On Friday, July 6 at 16:00 CEST (14:00 UTC) the Accedo One team observed an increasing amount of errors on Publish API endpoints and elevated response times.
#Incident Details
During the investigation, the issue was identified to be caused by an abnormally large increase of traffic on Publish API endpoints. Observed traffic was approximately ten times the overall normal traffic on the system (including high-load events, such as World Cup 2018) with majority of the traffic targeting Publish endpoints.
#Resolution Details
As part of an immediate resolution, an additional short-lived cache tier was placed in front of Publish endpoints. Additional compute capacity was also deployed to offload the underlying services and allow systems to return back to a regular operational state.
At 17:09 CEST (15:09 UTC) all Accedo One APIs returned fully to their operational state.
#Mitigation & Planned Actions
The changes implemented during last night’s incident remain in place, as well as new fixes to be put in place, as outlined below.
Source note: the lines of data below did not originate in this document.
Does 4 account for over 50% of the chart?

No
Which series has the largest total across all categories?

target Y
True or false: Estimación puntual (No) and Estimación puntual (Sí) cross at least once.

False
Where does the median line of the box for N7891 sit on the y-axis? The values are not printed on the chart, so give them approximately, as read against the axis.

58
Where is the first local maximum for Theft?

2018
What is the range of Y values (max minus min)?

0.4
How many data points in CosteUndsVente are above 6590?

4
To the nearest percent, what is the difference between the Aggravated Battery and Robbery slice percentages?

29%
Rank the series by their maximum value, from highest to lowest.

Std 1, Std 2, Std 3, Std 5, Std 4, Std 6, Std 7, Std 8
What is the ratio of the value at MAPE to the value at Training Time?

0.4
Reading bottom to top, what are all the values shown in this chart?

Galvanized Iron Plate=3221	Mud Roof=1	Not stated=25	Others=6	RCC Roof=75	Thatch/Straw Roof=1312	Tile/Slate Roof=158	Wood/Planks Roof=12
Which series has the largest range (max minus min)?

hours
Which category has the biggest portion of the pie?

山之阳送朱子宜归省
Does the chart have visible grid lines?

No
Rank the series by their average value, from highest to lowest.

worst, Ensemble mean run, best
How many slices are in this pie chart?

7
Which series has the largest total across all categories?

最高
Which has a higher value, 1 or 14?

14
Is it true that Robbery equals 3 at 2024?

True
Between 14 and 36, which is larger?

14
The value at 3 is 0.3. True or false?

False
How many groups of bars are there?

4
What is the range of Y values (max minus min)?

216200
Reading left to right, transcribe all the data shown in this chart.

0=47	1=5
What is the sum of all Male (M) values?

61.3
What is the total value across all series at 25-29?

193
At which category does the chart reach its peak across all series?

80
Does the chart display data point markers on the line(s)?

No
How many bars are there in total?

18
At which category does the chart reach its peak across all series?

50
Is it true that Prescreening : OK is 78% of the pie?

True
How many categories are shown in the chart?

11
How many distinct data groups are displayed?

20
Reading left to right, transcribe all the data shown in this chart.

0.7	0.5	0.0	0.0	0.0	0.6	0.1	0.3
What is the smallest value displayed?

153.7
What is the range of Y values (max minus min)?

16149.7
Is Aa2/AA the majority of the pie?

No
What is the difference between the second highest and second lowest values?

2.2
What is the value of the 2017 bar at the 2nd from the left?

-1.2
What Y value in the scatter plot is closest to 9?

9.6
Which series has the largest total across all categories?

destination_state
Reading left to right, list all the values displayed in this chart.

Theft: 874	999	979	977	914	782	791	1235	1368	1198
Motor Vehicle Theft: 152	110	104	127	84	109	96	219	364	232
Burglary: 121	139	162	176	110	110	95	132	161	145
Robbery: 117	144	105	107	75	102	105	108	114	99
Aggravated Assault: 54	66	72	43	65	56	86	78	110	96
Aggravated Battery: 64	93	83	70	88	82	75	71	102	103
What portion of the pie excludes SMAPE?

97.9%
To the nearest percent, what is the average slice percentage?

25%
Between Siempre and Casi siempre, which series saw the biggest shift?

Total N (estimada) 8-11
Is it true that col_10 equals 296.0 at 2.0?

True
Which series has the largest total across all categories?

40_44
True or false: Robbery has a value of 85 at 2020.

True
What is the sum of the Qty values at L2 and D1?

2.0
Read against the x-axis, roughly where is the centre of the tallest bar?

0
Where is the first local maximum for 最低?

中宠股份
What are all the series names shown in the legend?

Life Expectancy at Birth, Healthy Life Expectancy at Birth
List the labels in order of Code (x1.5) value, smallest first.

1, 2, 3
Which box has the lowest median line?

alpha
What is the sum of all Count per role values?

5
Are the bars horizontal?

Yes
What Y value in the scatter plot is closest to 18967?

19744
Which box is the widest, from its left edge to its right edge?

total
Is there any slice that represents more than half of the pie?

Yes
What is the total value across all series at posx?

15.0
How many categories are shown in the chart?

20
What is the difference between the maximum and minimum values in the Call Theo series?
Accedo One has identified opportunities for scalability improvements for Publish endpoints and will immediately prioritize improvements to the related services. These changes will provide better availability during abnormal load spikes for Publish endpoints, with the intended goal of minimizing service degradation times. These upgrades will be rolled out as soon as possible, but not before the end of the World Cup.
Additionally, the Accedo One team is investigating other complimentary solutions, such as rate limiting, to improve resilience of the entire system and increase protection of our customers.
Specifically, during the remaining World Cup games, which are expected to provide significant load spikes, we will continue to have high operational capacity, including additional live monitoring capabilities, and will deploy short-lived caching and additional compute capacity which were successful mitigation effects. This will resolve any issues for the remaining games.
With all distributed systems, it is always recommended to retain a fallback cache in the middleware and implement an incremental back-off mechanism to allow for systems to recover in case of any failures, especially due to excessive spikes in load.